= GIVEN TEXT =
****************************************
In 1990 Craig Whitaker of Columbia Maryland asked Marilyn Vos Savant the following:
Suppose you’re on a game show, and you’re given the choice of three doors. Behind one door is a car, behind the others, goats. You pick a door, say #1, and the host, who knows what’s behind the doors, opens another door, say #3, which has a goat. He says to you, "Do you want to pick door #2?" Is it to your advantage to switch your choice of doors?
- A simulation
- Ask Marilyn
- Monty Hall, Monty Fall, Monty Crawl by Jeffrey S. Rosenthal
From Leonard Mlodinow in The Drunkard's Walk:
It appears to be a pretty silly question. Two doors are available — open one and you win; open the other and you lose — so it seems self-evident that whether you change your choice or not, your chances of winning are 50/50. What could be simpler? The thing is, Marilyn said in her column that it is better to switch.
****************************************
= MATERIAL SHOWN =
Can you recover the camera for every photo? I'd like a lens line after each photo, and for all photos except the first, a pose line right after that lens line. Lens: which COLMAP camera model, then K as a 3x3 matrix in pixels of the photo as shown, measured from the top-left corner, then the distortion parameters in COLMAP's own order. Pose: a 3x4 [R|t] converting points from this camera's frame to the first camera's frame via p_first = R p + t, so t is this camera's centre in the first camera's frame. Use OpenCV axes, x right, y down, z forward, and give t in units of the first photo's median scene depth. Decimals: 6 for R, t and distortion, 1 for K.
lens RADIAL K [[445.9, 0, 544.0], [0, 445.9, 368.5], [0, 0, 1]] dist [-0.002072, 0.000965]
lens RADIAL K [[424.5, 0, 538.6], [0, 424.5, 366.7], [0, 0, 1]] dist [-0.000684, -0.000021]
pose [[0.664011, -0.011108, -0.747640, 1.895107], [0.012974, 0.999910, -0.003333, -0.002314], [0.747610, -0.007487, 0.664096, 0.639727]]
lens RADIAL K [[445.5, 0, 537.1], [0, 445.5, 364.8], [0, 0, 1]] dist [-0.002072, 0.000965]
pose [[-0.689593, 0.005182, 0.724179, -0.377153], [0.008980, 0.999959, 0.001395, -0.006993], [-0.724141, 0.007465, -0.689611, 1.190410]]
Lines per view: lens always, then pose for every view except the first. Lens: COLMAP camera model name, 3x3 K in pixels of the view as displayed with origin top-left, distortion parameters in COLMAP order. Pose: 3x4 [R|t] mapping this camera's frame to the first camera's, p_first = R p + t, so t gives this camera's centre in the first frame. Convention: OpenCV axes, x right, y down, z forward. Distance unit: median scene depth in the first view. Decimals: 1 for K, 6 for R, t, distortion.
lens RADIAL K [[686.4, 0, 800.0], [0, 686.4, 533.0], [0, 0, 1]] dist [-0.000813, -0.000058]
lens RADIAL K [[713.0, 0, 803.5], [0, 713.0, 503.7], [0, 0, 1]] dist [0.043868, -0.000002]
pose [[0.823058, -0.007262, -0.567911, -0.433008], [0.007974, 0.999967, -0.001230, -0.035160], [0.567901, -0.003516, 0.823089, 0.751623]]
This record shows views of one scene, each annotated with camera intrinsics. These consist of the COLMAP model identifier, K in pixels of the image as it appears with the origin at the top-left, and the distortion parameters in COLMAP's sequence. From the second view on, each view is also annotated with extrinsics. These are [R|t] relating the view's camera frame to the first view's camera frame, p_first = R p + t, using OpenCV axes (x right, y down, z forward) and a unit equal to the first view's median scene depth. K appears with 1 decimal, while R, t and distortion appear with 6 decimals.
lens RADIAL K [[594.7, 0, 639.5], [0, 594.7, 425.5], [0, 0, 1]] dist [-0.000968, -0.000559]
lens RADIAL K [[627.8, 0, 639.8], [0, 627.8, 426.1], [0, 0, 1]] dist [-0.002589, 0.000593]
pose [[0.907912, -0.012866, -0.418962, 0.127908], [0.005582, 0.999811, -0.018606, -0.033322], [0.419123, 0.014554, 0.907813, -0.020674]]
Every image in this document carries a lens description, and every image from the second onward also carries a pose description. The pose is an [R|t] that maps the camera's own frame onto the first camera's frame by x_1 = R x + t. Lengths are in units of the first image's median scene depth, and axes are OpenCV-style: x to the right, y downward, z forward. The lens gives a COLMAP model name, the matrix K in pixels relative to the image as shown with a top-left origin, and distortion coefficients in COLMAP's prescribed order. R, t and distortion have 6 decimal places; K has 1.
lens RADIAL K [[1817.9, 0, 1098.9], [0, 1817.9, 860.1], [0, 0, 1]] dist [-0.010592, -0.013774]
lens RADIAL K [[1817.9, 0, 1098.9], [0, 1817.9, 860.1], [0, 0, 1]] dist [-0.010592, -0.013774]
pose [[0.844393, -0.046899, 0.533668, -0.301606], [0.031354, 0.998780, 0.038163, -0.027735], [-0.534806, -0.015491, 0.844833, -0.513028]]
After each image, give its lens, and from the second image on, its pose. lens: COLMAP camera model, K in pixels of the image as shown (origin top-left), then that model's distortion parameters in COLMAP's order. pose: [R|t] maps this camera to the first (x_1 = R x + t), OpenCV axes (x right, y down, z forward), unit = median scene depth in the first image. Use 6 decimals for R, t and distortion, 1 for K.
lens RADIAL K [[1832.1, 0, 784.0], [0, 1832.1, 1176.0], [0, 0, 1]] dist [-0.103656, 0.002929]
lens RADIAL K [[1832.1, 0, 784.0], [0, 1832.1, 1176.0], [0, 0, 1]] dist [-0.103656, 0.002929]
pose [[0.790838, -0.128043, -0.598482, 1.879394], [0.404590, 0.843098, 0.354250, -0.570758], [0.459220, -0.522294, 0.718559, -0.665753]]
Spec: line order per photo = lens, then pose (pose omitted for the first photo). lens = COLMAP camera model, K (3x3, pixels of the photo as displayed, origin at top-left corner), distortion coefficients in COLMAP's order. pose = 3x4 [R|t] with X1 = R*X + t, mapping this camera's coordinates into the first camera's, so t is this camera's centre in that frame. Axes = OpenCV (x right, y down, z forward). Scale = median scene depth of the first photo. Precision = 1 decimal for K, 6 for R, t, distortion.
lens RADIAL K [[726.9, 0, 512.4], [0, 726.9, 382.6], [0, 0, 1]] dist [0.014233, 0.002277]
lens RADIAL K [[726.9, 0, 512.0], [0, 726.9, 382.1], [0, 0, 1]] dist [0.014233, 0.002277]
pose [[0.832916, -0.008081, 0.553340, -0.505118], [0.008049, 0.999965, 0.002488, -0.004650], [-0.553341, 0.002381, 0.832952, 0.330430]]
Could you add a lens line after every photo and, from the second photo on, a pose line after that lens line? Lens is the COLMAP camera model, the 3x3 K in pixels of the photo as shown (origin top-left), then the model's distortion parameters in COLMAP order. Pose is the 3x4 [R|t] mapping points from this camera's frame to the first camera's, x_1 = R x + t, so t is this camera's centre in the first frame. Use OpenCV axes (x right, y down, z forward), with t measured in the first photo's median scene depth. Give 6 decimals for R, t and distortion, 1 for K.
****************************************
= WHAT YOU NEED TO DO =
**a)** In the Monty Hall text, why does it at first seem that your chances of winning are 50/50 whether you switch or not?
**b)** List every item in the bulleted list in the Monty Hall text.
**c)** Write out the part of the Monty Hall text starting at "In 1990 Craig" and ending at "better to switch.".

= COMPLETED EXERCISE =
**a)** Two doors are available: open one and you win, open the other and you lose. That makes it seem self-evident that your chances are 50/50 either way.

**b)**
- A simulation
- Ask Marilyn
- Monty Hall, Monty Fall, Monty Crawl by Jeffrey S. Rosenthal

**c)**
In 1990 Craig Whitaker of Columbia Maryland asked Marilyn Vos Savant the following:
Suppose you’re on a game show, and you’re given the choice of three doors. Behind one door is a car, behind the others, goats. You pick a door, say #1, and the host, who knows what’s behind the doors, opens another door, say #3, which has a goat. He says to you, "Do you want to pick door #2?" Is it to your advantage to switch your choice of doors?
- A simulation
- Ask Marilyn
- Monty Hall, Monty Fall, Monty Crawl by Jeffrey S. Rosenthal
From Leonard Mlodinow in The Drunkard's Walk:
It appears to be a pretty silly question. Two doors are available — open one and you win; open the other and you lose — so it seems self-evident that whether you change your choice or not, your chances of winning are 50/50. What could be simpler? The thing is, Marilyn said in her column that it is better to switch.